John Kerry, Biden’s climate envoy, said that ramping up oil and gas production now to help Europe replace Russian gas is not incompatible with climate goals. “Look, supply is for obvious reasons necessary; it’s front and center, and it has to be,” he said, adding, “We’ve never seen providing energy security as running against the idea of a transition and getting to net zero by 2050.”
Kerry said that there is still time to curb consumption of fossil fuels despite the short-term push to pump more oil.

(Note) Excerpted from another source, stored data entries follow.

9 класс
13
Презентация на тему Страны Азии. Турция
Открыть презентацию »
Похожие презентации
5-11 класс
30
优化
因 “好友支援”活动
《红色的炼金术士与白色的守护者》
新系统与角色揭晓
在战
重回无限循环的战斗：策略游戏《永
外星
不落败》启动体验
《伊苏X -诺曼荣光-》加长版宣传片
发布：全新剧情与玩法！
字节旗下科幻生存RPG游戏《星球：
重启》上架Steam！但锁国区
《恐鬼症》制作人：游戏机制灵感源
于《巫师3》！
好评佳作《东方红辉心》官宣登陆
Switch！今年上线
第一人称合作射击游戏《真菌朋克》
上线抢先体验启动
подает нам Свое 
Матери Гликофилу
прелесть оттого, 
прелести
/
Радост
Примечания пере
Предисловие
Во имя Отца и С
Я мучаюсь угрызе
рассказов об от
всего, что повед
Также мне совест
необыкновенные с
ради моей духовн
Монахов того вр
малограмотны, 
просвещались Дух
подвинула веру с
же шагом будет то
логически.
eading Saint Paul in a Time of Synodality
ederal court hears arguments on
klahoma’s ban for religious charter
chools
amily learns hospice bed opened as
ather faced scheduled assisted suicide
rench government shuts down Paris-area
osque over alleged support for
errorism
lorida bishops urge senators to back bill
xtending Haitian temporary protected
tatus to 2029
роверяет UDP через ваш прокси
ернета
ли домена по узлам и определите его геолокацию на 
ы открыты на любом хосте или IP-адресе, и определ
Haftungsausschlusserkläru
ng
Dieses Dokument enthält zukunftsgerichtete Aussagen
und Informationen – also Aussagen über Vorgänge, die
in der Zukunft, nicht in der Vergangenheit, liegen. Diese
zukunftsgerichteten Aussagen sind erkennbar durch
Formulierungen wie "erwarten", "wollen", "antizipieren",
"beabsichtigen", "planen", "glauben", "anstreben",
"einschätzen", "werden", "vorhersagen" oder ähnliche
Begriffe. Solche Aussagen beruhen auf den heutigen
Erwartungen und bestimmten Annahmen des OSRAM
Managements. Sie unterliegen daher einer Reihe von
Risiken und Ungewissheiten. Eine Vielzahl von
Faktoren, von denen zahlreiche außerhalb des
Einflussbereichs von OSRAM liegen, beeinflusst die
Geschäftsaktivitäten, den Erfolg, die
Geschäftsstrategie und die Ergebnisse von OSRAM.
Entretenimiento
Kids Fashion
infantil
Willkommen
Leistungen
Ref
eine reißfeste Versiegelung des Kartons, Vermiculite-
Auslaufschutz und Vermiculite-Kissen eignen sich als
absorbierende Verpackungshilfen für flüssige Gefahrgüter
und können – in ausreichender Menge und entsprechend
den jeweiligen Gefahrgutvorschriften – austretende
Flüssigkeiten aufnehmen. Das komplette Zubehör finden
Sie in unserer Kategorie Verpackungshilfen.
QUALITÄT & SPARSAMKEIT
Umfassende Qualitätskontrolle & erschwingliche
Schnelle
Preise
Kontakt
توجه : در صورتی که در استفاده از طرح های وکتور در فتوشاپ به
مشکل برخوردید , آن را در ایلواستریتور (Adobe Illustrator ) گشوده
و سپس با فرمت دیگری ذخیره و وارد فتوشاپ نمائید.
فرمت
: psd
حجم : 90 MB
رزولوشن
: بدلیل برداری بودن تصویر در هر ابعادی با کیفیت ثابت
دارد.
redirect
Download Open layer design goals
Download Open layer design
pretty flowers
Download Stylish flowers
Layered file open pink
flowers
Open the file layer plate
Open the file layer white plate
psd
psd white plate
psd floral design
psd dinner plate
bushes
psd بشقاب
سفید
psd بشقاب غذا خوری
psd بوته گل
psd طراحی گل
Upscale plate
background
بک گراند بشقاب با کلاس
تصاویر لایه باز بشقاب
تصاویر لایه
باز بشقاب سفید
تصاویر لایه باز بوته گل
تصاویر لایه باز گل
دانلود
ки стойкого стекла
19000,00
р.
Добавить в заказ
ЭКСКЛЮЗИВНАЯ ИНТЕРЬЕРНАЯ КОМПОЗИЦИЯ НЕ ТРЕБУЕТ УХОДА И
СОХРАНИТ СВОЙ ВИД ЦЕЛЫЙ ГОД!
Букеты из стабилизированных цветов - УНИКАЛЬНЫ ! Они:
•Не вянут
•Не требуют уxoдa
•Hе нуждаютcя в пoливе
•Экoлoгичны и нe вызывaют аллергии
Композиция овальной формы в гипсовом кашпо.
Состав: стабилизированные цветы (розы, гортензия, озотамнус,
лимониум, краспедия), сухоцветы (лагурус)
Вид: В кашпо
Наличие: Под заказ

“If it’s six, seven months now that we’re trying to adjust to volatility, we can still move forward,” he said. “We’re not talking about unabated burning for the next 10 years. That would be absurd and unacceptable.”
Russia’s invasion of Ukraine in late February came just as the Intergovernmental Panel on Climate Change, a body of scientists convened by the United Nations, published an exhaustive report finding that the dangers from climate change are bigger and unfolding faster than previously expected and that humanity may struggle to adapt to the consequences unless greenhouse gas emissions are quickly reduced in the next few decades.
“They are two sides of the same coin,” said John Doerr, a venture capitalist now focused on the energy transition. “We need energy security because we’ve got an energy crisis. We’ve also got a climate crisis. The same week that Putin unleashed his army, the IPCC put out yet another report that mounted even more evidence that we are out of time.”